━━━━━ Exercise inputs
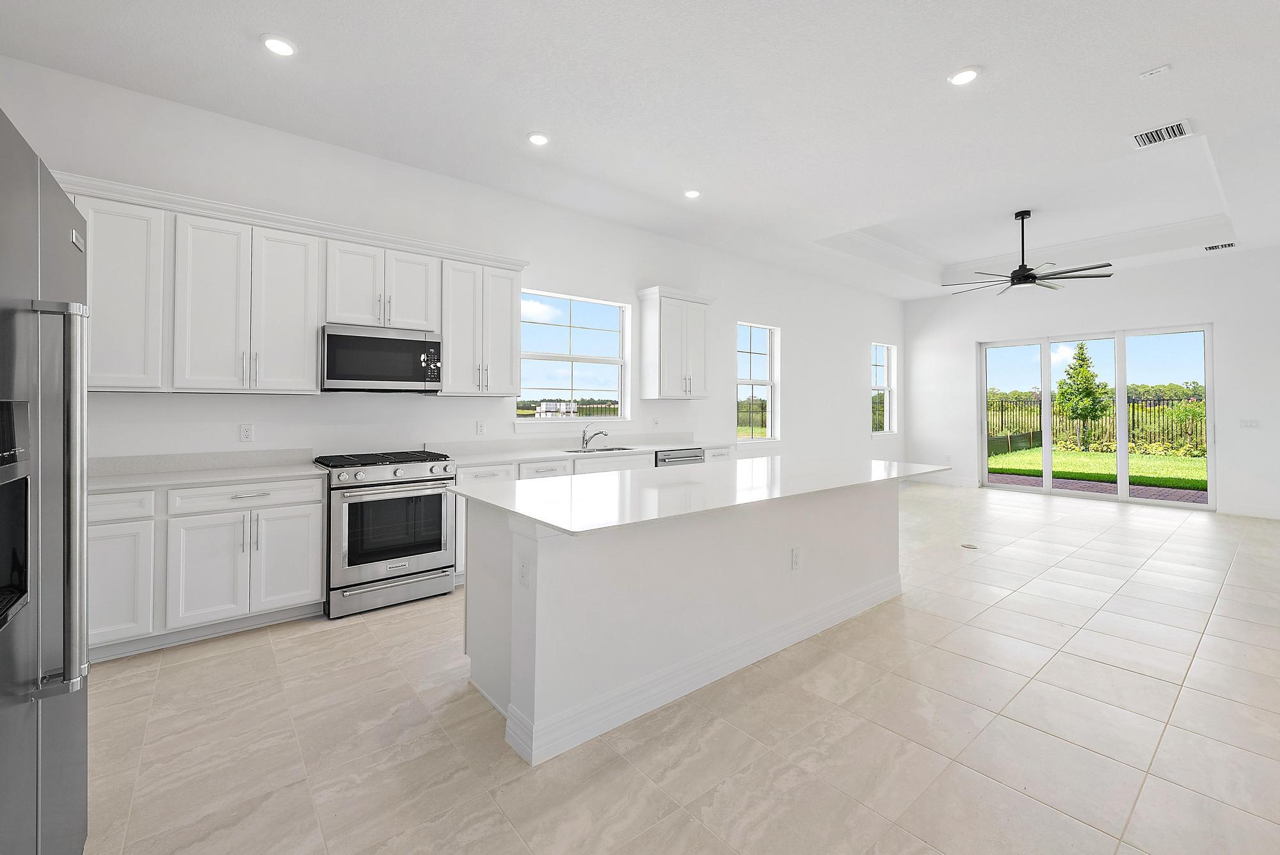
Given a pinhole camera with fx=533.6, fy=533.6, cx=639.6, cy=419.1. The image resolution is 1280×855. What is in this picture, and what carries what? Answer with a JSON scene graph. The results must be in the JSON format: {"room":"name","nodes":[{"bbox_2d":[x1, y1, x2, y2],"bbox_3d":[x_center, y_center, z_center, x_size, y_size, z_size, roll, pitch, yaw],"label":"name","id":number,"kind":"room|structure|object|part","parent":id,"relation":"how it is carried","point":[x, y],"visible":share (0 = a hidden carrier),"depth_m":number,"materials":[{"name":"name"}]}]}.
{"room":"kitchen","nodes":[
{"label":"kitchen","id":0,"kind":"room"},
{"bbox_2d":[0,56,904,473],"bbox_3d":[0.188,-0.414,5.966,11.083,3.251,0.162,0,0,-40],"label":"left wall","id":1,"kind":"structure","parent":0,"point":[632,280],"depth_m":4.30,"materials":[{"name":"white paint"}]},
{"bbox_2d":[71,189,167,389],"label":"upper cabinet","id":2,"kind":"object","parent":1,"relation":"attached to","point":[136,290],"visible":0.59,"depth_m":3.00,"materials":[{"name":"white paint"}]},
{"bbox_2d":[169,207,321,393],"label":"upper cabinet","id":3,"kind":"object","parent":1,"relation":"attached to","point":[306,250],"visible":0.98,"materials":[{"name":"white paint"}]},
{"bbox_2d":[238,423,254,442],"bbox_3d":[-2.593,0.089,3.516,0.071,0.117,0.009,0,0,-40],"label":"outlet","id":4,"kind":"object","parent":1,"relation":"attached to","point":[246,434],"visible":0.98,"depth_m":3.51,"materials":[{"name":"white plastic"}]},
{"bbox_2d":[51,172,530,396],"bbox_3d":[-2.207,-0.713,3.641,2.991,1.119,0.395,0,0,-40],"label":"upper cabinet run","id":5,"kind":"object","parent":1,"relation":"attached to","point":[449,377],"visible":0.78,"depth_m":3.29,"materials":[{"name":"white"}]},
{"bbox_2d":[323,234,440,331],"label":"upper cabinet","id":6,"kind":"object","parent":1,"relation":"attached to","point":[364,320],"visible":0.87,"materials":[{"name":"white paint"}]},
{"bbox_2d":[318,323,442,391],"bbox_3d":[-1.873,-0.413,3.852,0.770,0.440,0.444,0,0,-40],"label":"microwave","id":7,"kind":"object","parent":6,"relation":"attached to","point":[354,370],"visible":0.99,"depth_m":3.68,"materials":[{"name":"silver metal"}]},
{"bbox_2d":[475,419,486,434],"bbox_3d":[-1.361,0.075,4.564,0.075,0.122,0.020,0,0,-40],"label":"socket","id":8,"kind":"object","parent":1,"relation":"attached to","point":[479,425],"visible":0.97,"depth_m":4.56,"materials":[{"name":"white plastic"}]},
{"bbox_2d":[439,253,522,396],"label":"upper cabinet","id":9,"kind":"object","parent":1,"relation":"attached to","point":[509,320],"visible":0.89,"depth_m":4.26,"materials":[{"name":"white"}]},
{"bbox_2d":[515,288,631,422],"bbox_3d":[-0.660,-0.552,5.313,1.355,1.308,0.137,0,0,-40],"label":"window","id":10,"kind":"structure","parent":1,"relation":"in","point":[610,337],"depth_m":5.36,"materials":[{"name":"glass"}]},
{"bbox_2d":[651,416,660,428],"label":"wall outlet","id":11,"kind":"object","parent":1,"relation":"attached to","point":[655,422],"visible":0.99,"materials":[{"name":"white plastic"}]},
{"bbox_2d":[636,285,713,399],"bbox_3d":[0.407,-0.792,5.798,0.792,1.160,0.372,0,0,-40],"label":"upper cabinet","id":12,"kind":"object","parent":1,"relation":"attached to","point":[652,379],"visible":0.99,"depth_m":5.64,"materials":[{"name":"white"}]},
{"bbox_2d":[736,321,778,441],"bbox_3d":[1.481,-0.432,6.916,0.839,1.580,0.144,0,0,-40],"label":"window","id":13,"kind":"structure","parent":1,"relation":"in","point":[745,382],"depth_m":7.06,"materials":[{"name":"glass"}]},
{"bbox_2d":[869,341,897,434],"bbox_3d":[4.067,-0.481,8.987,0.907,1.566,0.159,0,0,-40],"label":"window","id":14,"kind":"structure","parent":1,"relation":"in","point":[885,390],"depth_m":9.18,"materials":[{"name":"white glass"}]},
{"bbox_2d":[1,0,1279,299],"bbox_3d":[2.360,-2.163,3.395,11.060,0.354,7.456,0,0,-40],"label":"ceiling","id":15,"kind":"structure","parent":0,"point":[254,31],"depth_m":3.33,"materials":[{"name":"white paint"}]},
{"bbox_2d":[261,33,296,56],"bbox_3d":[-1.901,-1.961,2.809,0.173,0.015,0.174,0,0,-40],"label":"recessed light","id":16,"kind":"object","parent":15,"relation":"in","point":[281,46],"visible":0.99,"depth_m":2.79,"materials":[{"name":"white"}]},
{"bbox_2d":[527,131,550,146],"bbox_3d":[-0.714,-1.974,3.766,0.175,0.015,0.176,0,0,-40],"label":"recessed light","id":17,"kind":"object","parent":15,"relation":"in","point":[537,138],"visible":0.99,"depth_m":3.75,"materials":[{"name":"white"}]},
{"bbox_2d":[683,188,701,198],"bbox_3d":[0.463,-1.991,4.711,0.175,0.019,0.175,0,0,-40],"label":"recessed light","id":18,"kind":"object","parent":15,"relation":"in","point":[692,192],"visible":0.99,"depth_m":4.69,"materials":[{"name":"white"}]},
{"bbox_2d":[947,65,980,85],"bbox_3d":[1.862,-1.970,3.066,0.176,0.013,0.178,0,0,-40],"label":"recessed light","id":19,"kind":"object","parent":15,"relation":"in","point":[965,75],"visible":0.99,"depth_m":3.05,"materials":[{"name":"white"}]},
{"bbox_2d":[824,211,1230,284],"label":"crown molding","id":20,"kind":"structure","parent":15,"relation":"attached to","point":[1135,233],"depth_m":6.45,"materials":[{"name":"white paint"}]},
{"bbox_2d":[942,209,1114,295],"bbox_3d":[4.224,-1.864,5.964,1.528,0.866,1.544,0,0,-40],"label":"ceiling fan","id":21,"kind":"object","parent":15,"relation":"hanging from","point":[1023,265],"visible":0.99,"depth_m":5.86,"materials":[{"name":"black metal"}]},
{"bbox_2d":[1139,64,1169,78],"bbox_3d":[2.907,-1.964,3.016,0.099,0.028,0.120,0,0,-40],"label":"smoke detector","id":22,"kind":"object","parent":15,"relation":"attached to","point":[1163,68],"visible":0.99,"depth_m":3.00,"materials":[{"name":"white plastic"}]},
{"bbox_2d":[1130,119,1191,147],"bbox_3d":[3.584,-1.963,3.669,0.287,0.013,0.296,0,0,-40],"label":"air vent","id":23,"kind":"object","parent":15,"relation":"in","point":[1178,125],"visible":0.99,"depth_m":3.67,"materials":[{"name":"white metal"}]},
{"bbox_2d":[1203,241,1237,250],"bbox_3d":[6.781,-2.025,6.232,0.170,0.016,0.295,0,0,-40],"label":"air vent","id":24,"kind":"object","parent":15,"relation":"attached to","point":[1228,245],"visible":0.99,"depth_m":6.23,"materials":[{"name":"white metal"}]},
{"bbox_2d":[79,480,1279,854],"bbox_3d":[2.685,1.287,3.300,11.200,0.104,7.279,0,0,-40],"label":"tile floor","id":25,"kind":"structure","parent":0,"point":[1128,679],"depth_m":2.12,"materials":[{"name":"beige tile"}]},
{"bbox_2d":[0,107,90,854],"bbox_3d":[-1.542,0.362,0.868,0.881,1.789,0.980,0,0,-40],"label":"refrigerator","id":26,"kind":"object","parent":25,"relation":"on","point":[56,213],"visible":1,"depth_m":1.09,"materials":[{"name":"silver metal"}]},
{"bbox_3d":[-1.214,0.163,1.126,0.094,0.768,0.101,0,0,-40],"label":"refrigerator handles","id":27,"kind":"part","parent":26,"relation":"part of","materials":[{"name":"silver metal"}]},
{"bbox_2d":[83,472,326,662],"bbox_3d":[-2.663,0.784,3.029,1.439,0.871,0.618,0,0,-40],"label":"base cabinet","id":28,"kind":"object","parent":25,"relation":"on","point":[319,546],"visible":0.68,"depth_m":2.90,"materials":[{"name":"white paint"}]},
{"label":"cabinet door","id":29,"kind":"part","parent":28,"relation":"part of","materials":[{"name":"white paint"}]},
{"bbox_2d":[85,449,328,491],"bbox_3d":[-2.764,0.288,3.073,1.513,0.128,0.748,0,0,-40],"label":"countertop","id":30,"kind":"structure","parent":28,"relation":"on","point":[266,472],"depth_m":3.25,"materials":[{"name":"white stone"}]},
{"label":"cabinet door","id":31,"kind":"part","parent":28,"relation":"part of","materials":[{"name":"white"}]},
{"bbox_3d":[-2.247,0.445,3.069,0.692,0.138,0.066,0,0,-40],"label":"drawer","id":32,"kind":"part","parent":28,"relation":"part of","materials":[{"name":"white"}]},
{"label":"cabinet door","id":33,"kind":"part","parent":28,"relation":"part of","materials":[{"name":"white"}]},
{"bbox_2d":[312,449,458,618],"bbox_3d":[-1.769,0.735,3.688,0.766,0.968,0.729,0,0,-40],"label":"gas range","id":34,"kind":"object","parent":25,"relation":"on","point":[434,544],"visible":0.93,"depth_m":3.44,"materials":[{"name":"silver metal"}]},
{"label":"burner grates","id":35,"kind":"part","parent":34,"relation":"part of","materials":[{"name":"black metal"}]},
{"bbox_2d":[444,447,737,583],"bbox_3d":[-0.321,0.760,4.988,3.109,0.882,0.665,0,0,-40],"label":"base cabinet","id":36,"kind":"object","parent":25,"relation":"on","point":[459,475],"visible":0.12,"depth_m":4.33,"materials":[{"name":"white paint"}]},
{"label":"drawer","id":37,"kind":"part","parent":36,"relation":"part of","materials":[{"name":"white"}]},
{"bbox_2d":[431,433,732,466],"bbox_3d":[-0.392,0.271,5.092,3.085,0.135,0.685,0,0,-40],"label":"countertop","id":38,"kind":"structure","parent":36,"relation":"on","point":[496,457],"depth_m":4.79,"materials":[{"name":"white stone"}]},
{"bbox_2d":[579,422,607,450],"bbox_3d":[-0.453,0.153,5.173,0.299,0.257,0.083,0,0,16],"label":"faucet","id":39,"kind":"object","parent":38,"relation":"on","point":[600,432],"visible":1,"depth_m":5.19,"materials":[{"name":"silver metal"}]},
{"bbox_2d":[564,445,636,453],"bbox_3d":[-0.363,0.402,5.092,0.753,0.202,0.441,0,0,-40],"label":"sink","id":40,"kind":"object","parent":38,"relation":"in","point":[607,450],"visible":0.23,"depth_m":5.25,"materials":[{"name":"silver metal"}]},
{"bbox_2d":[654,447,705,466],"bbox_3d":[0.236,0.739,5.454,0.624,0.858,0.656,0,0,-40],"label":"dishwasher","id":41,"kind":"object","parent":36,"relation":"in","point":[685,457],"visible":0.15,"depth_m":5.23,"materials":[{"name":"silver metal"}]},
{"bbox_2d":[458,476,913,764],"bbox_3d":[0.544,0.815,3.112,2.991,0.890,1.084,0,0,-40],"label":"kitchen island","id":42,"kind":"object","parent":25,"relation":"on","point":[537,557],"visible":0.83,"depth_m":2.40,"materials":[{"name":"white paint"}]},
{"bbox_2d":[517,556,529,586],"bbox_3d":[-0.452,0.592,2.067,0.009,0.117,0.072,0,0,-40],"label":"socket","id":43,"kind":"object","parent":42,"relation":"attached to","point":[522,569],"visible":0.99,"depth_m":2.06,"materials":[{"name":"white plastic"}]},
{"bbox_2d":[450,453,946,536],"bbox_3d":[0.521,0.363,3.191,2.731,0.032,1.292,0,0,-40],"label":"island countertop","id":44,"kind":"structure","parent":42,"relation":"on","point":[557,524],"depth_m":2.56,"materials":[{"name":"white stone"}]},
{"bbox_2d":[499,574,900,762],"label":"baseboard","id":45,"kind":"structure","parent":42,"relation":"attached to","point":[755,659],"depth_m":2.41,"materials":[{"name":"white paint"}]},
{"bbox_2d":[790,547,801,569],"bbox_3d":[0.878,0.787,2.997,0.073,0.114,0.011,0,0,-40],"label":"socket","id":46,"kind":"object","parent":42,"relation":"attached to","point":[795,557],"visible":0.97,"depth_m":2.99,"materials":[{"name":"white plastic"}]},
{"bbox_2d":[960,542,977,549],"bbox_3d":[3.057,1.183,4.974,0.159,0.011,0.160,0,0,-40],"label":"floor outlet","id":47,"kind":"object","parent":25,"relation":"in","point":[970,546],"visible":0.98,"depth_m":4.95,"materials":[{"name":"metal"}]},
{"bbox_2d":[903,244,1279,521],"bbox_3d":[6.758,-0.509,7.181,0.169,3.391,6.255,0,0,-40],"label":"back wall","id":48,"kind":"structure","parent":0,"point":[1123,295],"depth_m":7.14,"materials":[{"name":"white paint"}]},
{"bbox_2d":[906,472,979,487],"bbox_3d":[5.113,1.036,9.105,0.015,0.135,1.529,0,0,-40],"label":"baseboard","id":49,"kind":"structure","parent":48,"relation":"attached to","point":[960,484],"depth_m":8.98,"materials":[{"name":"white paint"}]},
{"bbox_2d":[977,324,1214,508],"bbox_3d":[6.576,-0.034,7.892,0.144,2.350,2.628,0,0,-40],"label":"sliding glass door","id":50,"kind":"structure","parent":48,"relation":"in","point":[1123,387],"depth_m":7.69,"materials":[{"name":"glass"}]},
{"bbox_2d":[1219,503,1279,519],"bbox_3d":[8.047,1.102,5.589,0.015,0.124,2.745,0,0,-40],"label":"baseboard","id":51,"kind":"structure","parent":48,"relation":"attached to","point":[1279,517],"depth_m":6.42,"materials":[{"name":"white paint"}]},
{"bbox_2d":[1239,418,1260,428],"bbox_3d":[7.383,0.059,6.459,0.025,0.121,0.171,0,0,-40],"label":"light switch","id":52,"kind":"object","parent":48,"relation":"attached to","point":[1250,422],"visible":0.98,"depth_m":6.46,"materials":[{"name":"white plastic"}]},
{"label":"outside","id":53,"kind":"structure","parent":0,"visible":0},
{"bbox_2d":[985,446,1207,490],"label":"lawn","id":54,"kind":"structure","parent":53,"point":[1181,459],"materials":[{"name":"green plant"}]},
{"bbox_2d":[1056,341,1109,448],"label":"tree","id":55,"kind":"object","parent":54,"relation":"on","point":[1080,347],"visible":0.96,"materials":[{"name":"green plant"}]},
{"bbox_2d":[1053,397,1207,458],"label":"bushes","id":56,"kind":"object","parent":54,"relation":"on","point":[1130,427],"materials":[{"name":"green plant"}]},
{"bbox_2d":[986,471,1206,504],"label":"brick patio","id":57,"kind":"structure","parent":53,"point":[1103,489],"depth_m":8.54,"materials":[{"name":"brick"}]},
{"label":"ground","id":58,"kind":"structure","parent":53,"visible":0},
{"bbox_2d":[984,394,1207,453],"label":"fence","id":59,"kind":"object","parent":58,"relation":"on","point":[1133,407],"visible":0.49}
]}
━━━━━━━━━━
Reproduce every line of the material above that has the string "outlet".

{"bbox_2d":[238,423,254,442],"bbox_3d":[-2.593,0.089,3.516,0.071,0.117,0.009,0,0,-40],"label":"outlet","id":4,"kind":"object","parent":1,"relation":"attached to","point":[246,434],"visible":0.98,"depth_m":3.51,"materials":[{"name":"white plastic"}]},
{"bbox_2d":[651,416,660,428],"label":"wall outlet","id":11,"kind":"object","parent":1,"relation":"attached to","point":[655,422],"visible":0.99,"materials":[{"name":"white plastic"}]},
{"bbox_2d":[960,542,977,549],"bbox_3d":[3.057,1.183,4.974,0.159,0.011,0.160,0,0,-40],"label":"floor outlet","id":47,"kind":"object","parent":25,"relation":"in","point":[970,546],"visible":0.98,"depth_m":4.95,"materials":[{"name":"metal"}]},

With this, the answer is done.